Strong family support
Plans for Salihin’s expedition would not even have come into existence if not for his stepmother, who was initially approached by Dee.
“I wasn’t too worried about him going,” said Junaini, who had confidence in Salihin’s fitness — for not a day goes by without him engaging in some kind of physical activity. “As long as he trains well, I was sure he wouldn’t have a problem,” she added, agreeing to the trip even before Salihin himself knew about it.
“She (Junaini) came and told me I was going, and I said, ‘Why did you say yes when I haven’t even said yes or no?’” exclaimed Salihin. “I was quite shocked when she told me I was going to climb the mountain,” he added with a laugh.
With four stepbrothers and a younger sister, Salihin can count on the support of a large family. The maroon-painted wall in the family’s living room is dominated by a large square frame containing a collage of pictures and coverage on Salihin’s arduous climb. In a smaller frame beside the collage are the details of the Stars of SHINE 2011 award he received from the National Youth Council last year.

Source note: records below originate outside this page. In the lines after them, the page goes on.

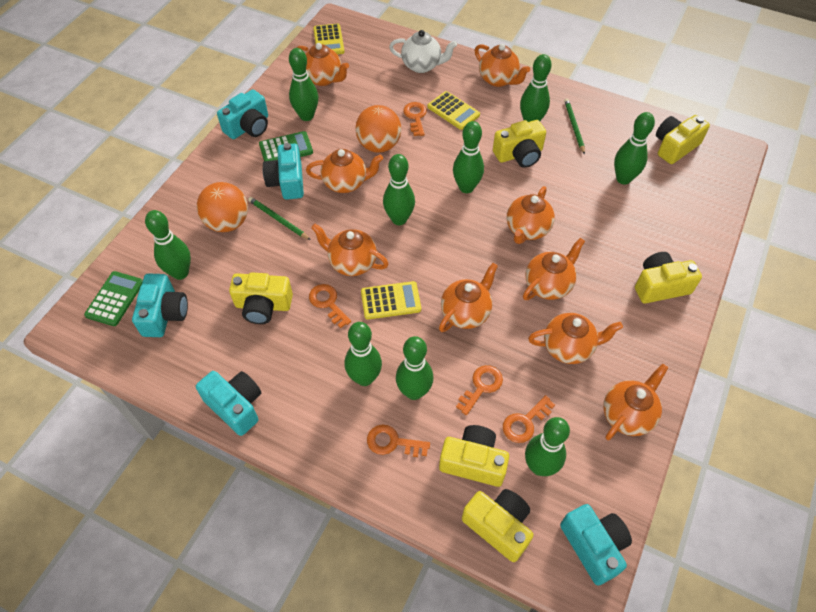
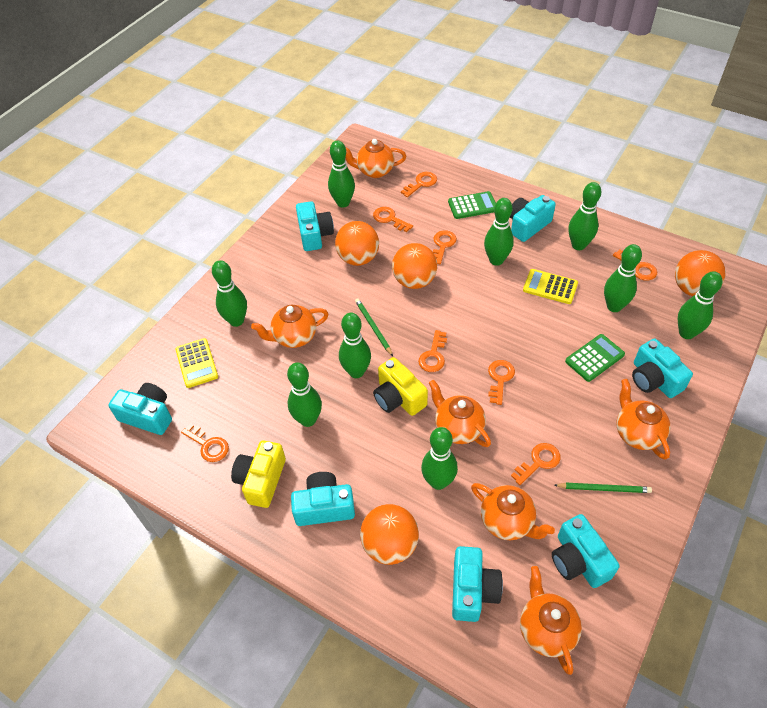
orange ball: [197,182,248,232] [355,105,401,153] = 2 -> [335,221,379,266] [360,504,419,565] [392,243,437,289] [675,250,726,296] = 4
orange key: [309,284,351,328] [367,424,430,457] [403,102,427,136] [456,365,503,415] [503,395,555,443] = 5 -> [181,424,229,462] [373,207,413,232] [401,172,437,197] [418,330,447,372] [433,230,457,264] [488,360,515,405] [511,443,561,485] [613,250,657,281] = 8
orange teapot: [297,43,349,86] [306,149,383,193] [311,224,389,276] [439,263,498,332] [475,44,530,87] [507,186,555,244] [523,238,585,300] [528,313,623,364] [603,364,668,440] = 9 -> [251,305,328,348] [345,139,406,178] [429,380,491,447] [471,483,555,540] [520,566,582,675] [617,379,670,460] = 6
turquoise camera: [132,274,188,337] [196,371,261,436] [217,89,268,139] [263,143,304,200] [560,504,632,586] = 5 -> [108,383,172,435] [291,472,355,526] [296,201,334,251] [452,546,503,622] [510,195,556,242] [552,514,619,588] [632,339,693,398] = 7
white teapot: [389,30,457,73] = 1 -> none = 0
yellow calculator: [313,24,345,54] [361,281,421,320] [428,91,480,130] = 3 -> [175,338,218,388] [523,269,578,304] = 2
yellow camera: [229,273,293,324] [439,425,509,487] [462,489,534,562] [493,120,546,168] [635,252,702,304] [656,115,710,164] = 6 -> [231,440,286,508] [373,357,428,416] = 2

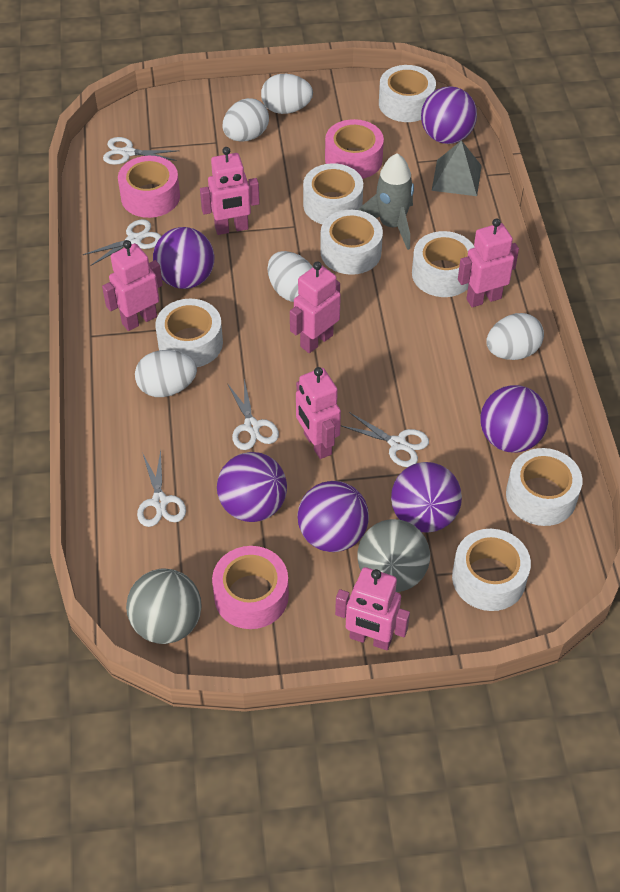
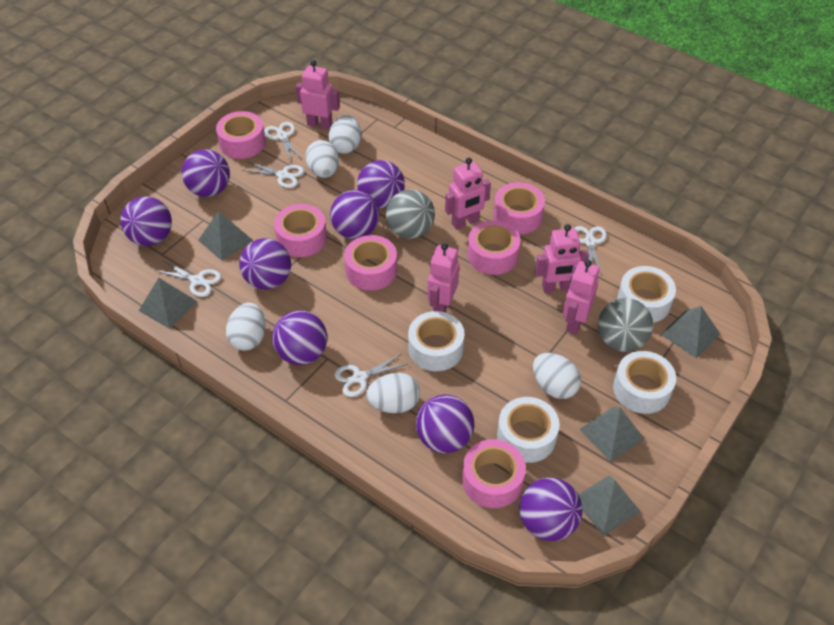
grey pyramid: [432,140,482,196] = 1 -> [139,278,198,329] [198,211,253,261] [579,475,641,536] [580,407,645,462] [661,306,720,358] = 5
grey rocket: [359,153,414,250] = 1 -> none = 0
pink robot: [102,240,163,331] [200,147,260,235] [290,262,341,353] [296,367,341,459] [335,567,410,650] [458,219,519,307] = 6 -> [295,60,340,130] [427,243,459,313] [445,158,491,230] [535,224,589,293] [563,260,600,334] = 5
pink tape: [118,156,180,218] [212,546,289,629] [325,119,384,179] = 3 -> [216,111,266,159] [274,204,327,257] [344,235,397,290] [462,439,526,508] [468,220,520,275] [493,182,545,234] = 6
purple ball: [153,227,214,289] [217,452,287,522] [298,481,369,552] [391,462,462,533] [421,86,477,144] [480,385,548,453] = 6 -> [120,196,172,246] [182,149,230,197] [239,238,291,290] [272,310,327,365] [330,190,379,239] [357,160,405,208] [416,395,474,453] [519,477,583,541] = 8
white tape: [155,299,223,367] [303,163,363,224] [320,210,383,275] [379,65,436,122] [412,231,475,297] [452,529,531,611] [506,448,582,526] = 7 -> [408,311,465,371] [497,397,560,463] [613,351,676,414] [617,266,676,323] = 4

While Salihin has no plans to trek any more mountains in the near future, Junaini is proud of what he has achieved.
“I do feel proud of him, and I hope he will achieve more and more success in whatever he does,” she says.
Awareness for Special Olympians
Salihin is the first Special Olympian in Asia to conquer Mount Kilimanjaro, and his story helps raise greater awareness of intellectually-disabled athletes in Singapore.
Like the Olympics, the Special Olympics World Games are held every four years, with its most recent installment held in Athens, Greece, between late June and early July last year. Singapore’s contingent of 45 athletes with intellectual disabilities returned with an impressive 37 medals from the Games — 12 gold, 13 silver and 12 bronze medals.
Salihin is one of some 1,500 Special Olympians in Singapore, many of whom are, like him, completely physically fit, although they would have differing types of intellectual disability. They train under Special Olympics Singapore, an organisation that operates independently of the Singapore Disability Sports Council, the latter of which serves people of all types of disabilities.
Special Olympics Singapore trains its athletes in eight sports, currently — namely aquatics, athletics, badminton, bocce, bowling, equestrian, floor hockey and soccer. It relies heavily on volunteers to train their young athletes in particular, however, and Salihin sometimes helps his badminton coach with younger players in honing their techniques.
In Singapore and around the region, national multi-sport meets are organised every four years as well, and local Special Olympians compete against others from the Asia-Pacific. At these, Salihin has won five medals in badminton and swimming, with his two bronze medals in badminton attained at the 2003 World Summer Games in Ireland.
Of his athletic achievement thus far, Salihin says he feels very proud and excited each time he gets the opportunity to represent Singapore.
“Even if I lose, it’s okay, it doesn’t matter,” he says, adding that he hopes to inspire more young athletes to strive toward greater heights.
“Anyone can do it, as long as you train hard and don’t give up.”